When the law passed the House in 2006, Rep. Eugene O’Flaherty highlighted the provision and said he would spare his colleague "graphic details" about incidents in nursing homes that had occurred involving level three sex offenders.

In the case ruled on Friday, a level three sex offender identified only as John Doe would likely have become homeless and personally endangered if he were forced out of the rest home in which he resides, according to the SJC.

"[T]he plaintiff must have an opportunity to establish that he poses minimal risk to the community the statute was intended to protect and, if removed from the rest home, will likely become homeless and expose himself to significant harm," Duffly wrote.
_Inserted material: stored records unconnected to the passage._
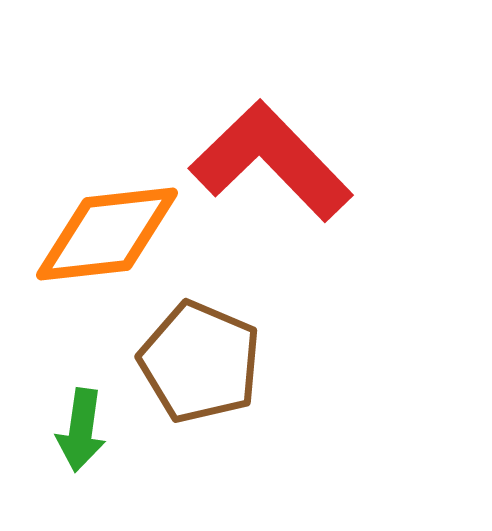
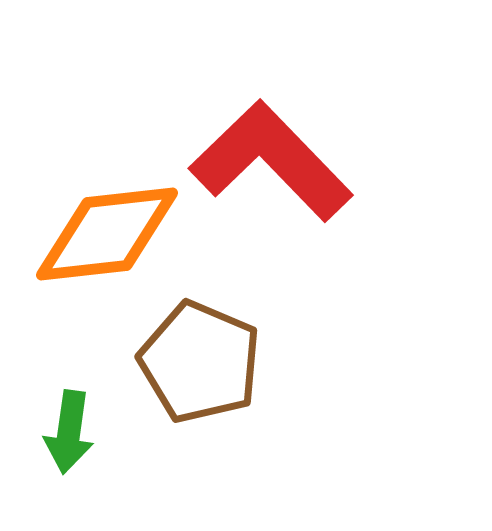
green arrow: moved 12 px left, 2 px down
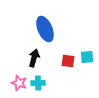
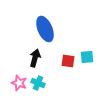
black arrow: moved 1 px right
cyan cross: rotated 24 degrees clockwise
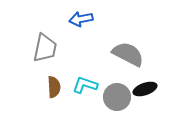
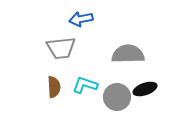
gray trapezoid: moved 16 px right; rotated 72 degrees clockwise
gray semicircle: rotated 28 degrees counterclockwise
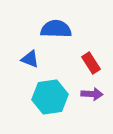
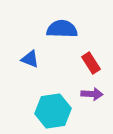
blue semicircle: moved 6 px right
cyan hexagon: moved 3 px right, 14 px down
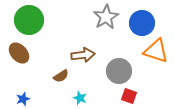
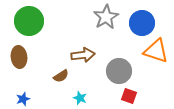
green circle: moved 1 px down
brown ellipse: moved 4 px down; rotated 35 degrees clockwise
According to a background of the case included in the ruling, John Doe - diagnosed with Asperger’s Syndrome and who also suffers from glaucoma, seizures and "poor personal hygiene" - was convicted in 1992 of two sexual offenses involving young male children. He was jailed again in 1997 for a parole violation that was not a sex crime. When he was released in 2008, Doe was found "not to be sexually dangerous."

Upon his release, Doe stayed in a homeless shelter for a year and was attacked several times, once resulting in hospitalization. He was released from the hospital and placed in a state-regulated rest home in February 2009. Staff at the rest home were aware of his status as a sex offender. According to the court’s description of the facts, Boston police notified Doe in 2010 that he was ineligible to remain in the rest home under the 2006 state law. A court-appointed defense attorney then sought legal protection to keep him in the home.

The Sex Offender Registry Board concluded that although Doe’s age - he was 65 at the time the proceedings against him began - the fact that his crimes never involved adult victims, and the fact that the rest home provided him with a "stable environment," his criminal history and lack of counseling put him at a "high risk of reoffense and high degree of danger" that required him to register as a level three offender.

Julie Goldman, a prosecutor in the office of Attorney General Martha Coakley, litigated the case on behalf of the Boston Police Department, the attorney general’s office and the Sex Offender Registry Board. ..Source.. by Kyle Cheney / State House News Service (John DOE [FN1] vs. POLICE COMMISSIONER OF BOSTON & others. [FN2] SJC-10916. August 5, 2011.)